Ci avviciniamo verso il 2000 a.C. e in Egitto, dopo la traumatica esperienza con il faraone Mentuhotep II (vedi articoli precedenti), l’Egitto, senza alcun clamore, perchè presumibilmente non fregava niente a nessuno, vede sedere sul trono d’Egitto un nuovo faraone.

Per evitare sorprese e percorrere strade, seppur anguste, ma conosciute, viene eletto al trono il figlio del faraone precedente e per non incorrere proprio in nessuna variante viene imposto il nome di Mentuhotep III°, tutto ciò non prima di aver fatto un lungo esame al futuro faraone, con esito negativo, ovvero di aver dato prova inconfutabile di non avere idee di nessun genere e pertanto di far scorrere le cose così come stavano.

Grande continuità è sinonimo di stabilità (a volte anche di inerzia).

Ciò nonostante L‘onore del faraone tocca il più basso livello di credibilità.

Una grande penuria di pietre si era abbattuta sull’Egitto, esse mancavano da ogni prato, da ogni collina (senza contare che erano già assenti nel deserto), il loro sfruttamento intensivo degli ultimi secoli per la creazione delle piramidi e altre tombe simili avevano ridotto questa terra in un desolato e piatto panorama.

La crisi toccò anche le abitudini, gli usi e i costumi e persino la morale, infatti non si potevano più lapidare le prostitute e le streghe col risultato di aumentarne l’attività e di converso si ripiegò con la bigamia, per consolazione e “appagamento”, ma due non bastarono e si arrivò a tre e poi a quattro sino a giungere all’Harem.

Tutto ciò per delle futili pietre!

Il faraone, a cui nessuno dava retta, pensò che una spedizione a caccia di pietre fosse il toccasana, ma nessuno dei suoi sudditi o militari accettarono tale incarico, perciò il faraone mandò a caccia di pietre il suo maggiordomo Henenu.

Henenu era un tipo così leggero, inconsistente, friabile, tutto il contrario di un cercatore di pietre e semmai, povero lui, era più specializzato a schivarle che cercarle, dato il suo aspetto poco rapprentativo delle forme usuali.

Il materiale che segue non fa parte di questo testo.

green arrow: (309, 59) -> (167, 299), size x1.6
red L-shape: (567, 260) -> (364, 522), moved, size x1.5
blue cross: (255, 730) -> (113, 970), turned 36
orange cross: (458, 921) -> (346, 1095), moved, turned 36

Il risultato lo lasciamo giudicare ai posteri che potranno agevolmente vedere le fattezze della tomba di questo faraone… sempre che gliela costruiscano la tomba a un tipo così.

Cercate e se trovate … giudicate!

Ma il destino crudele si abbatte sulla stirpe dei polli e come in un libro sapientemente scritto da un premio nobel specializzato in gialli, il nuovo millennio non poteva che far cadere il vecchio Mentuhotep III°.

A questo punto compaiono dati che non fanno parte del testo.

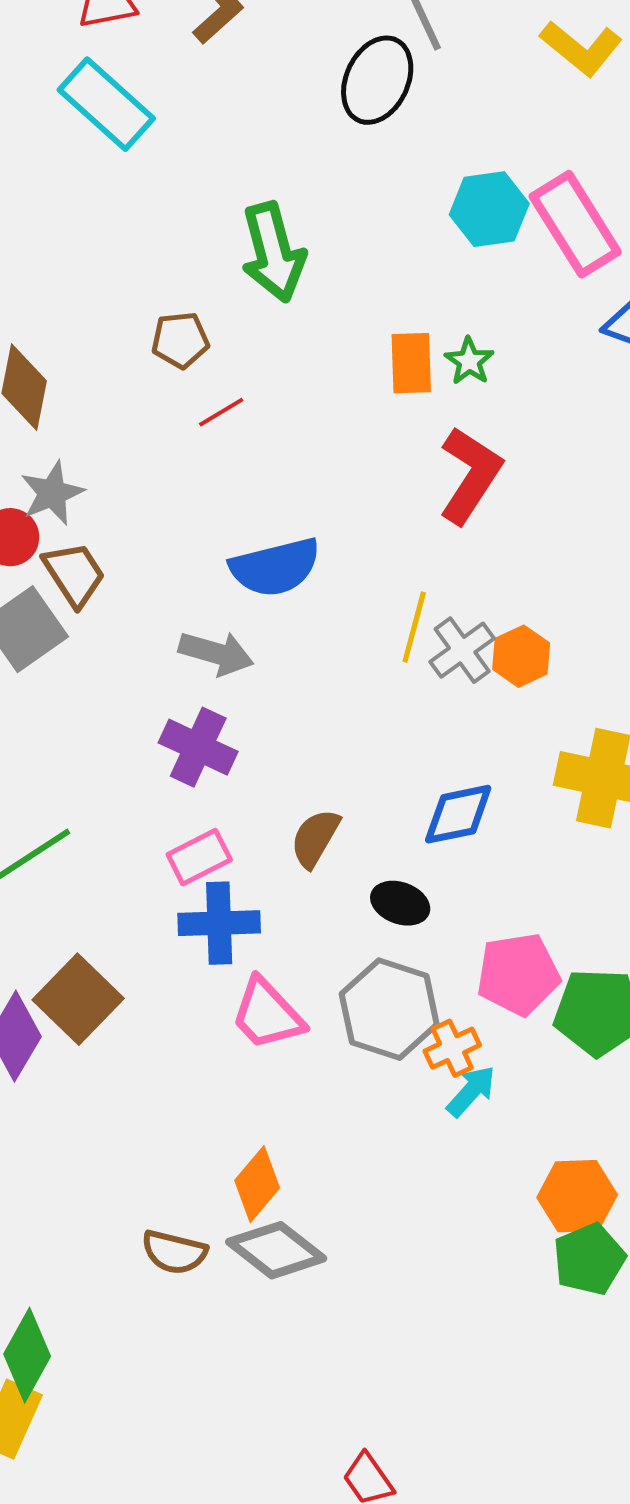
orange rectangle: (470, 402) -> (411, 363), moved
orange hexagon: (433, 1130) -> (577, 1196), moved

La sua strenua lotta contro il fato Io portò negli ultimi tempi a tentare ciò che nessun uomo, o pollo, aveva mai neppure osato pensare.

Egli, cosciente che ad un nuovo millennio doveva corrispondere un nuovo faraone, tentò di fermare il tempo bloccando per decreto tutti gli orologi del regno e quando tutto sembrava andasse secondo il suo ingenuo piano, venne da un lontano paese un venditore ambulante di falsi rolex che con il suo successo imprenditoriale riempì gli egizi di nuovi orologi e riportò il regno, improvvisamente, alla reale datazione.

Non fece in tempo neppure a vendicarsi che spirò sopraffatto dalla collera.

Ci vollero mesi per rimettere in sesto tutti gli orologi del regno.

Oscurati da mille e più leggende, presi dal timore di chissà quali orribili guai nascondesse il nuovo millennio, i polli pensarono che, forse, fosse meglio lasciare alla stirpe dei “Mentoni” l’onere del trono, credendo che così facendo il fato continuasse a prendersela con loro, lasciando il resto del popolo in pace.

Fu perciò nominato faraone il figlio del defunto e fu chiamato Mentuhotep IV.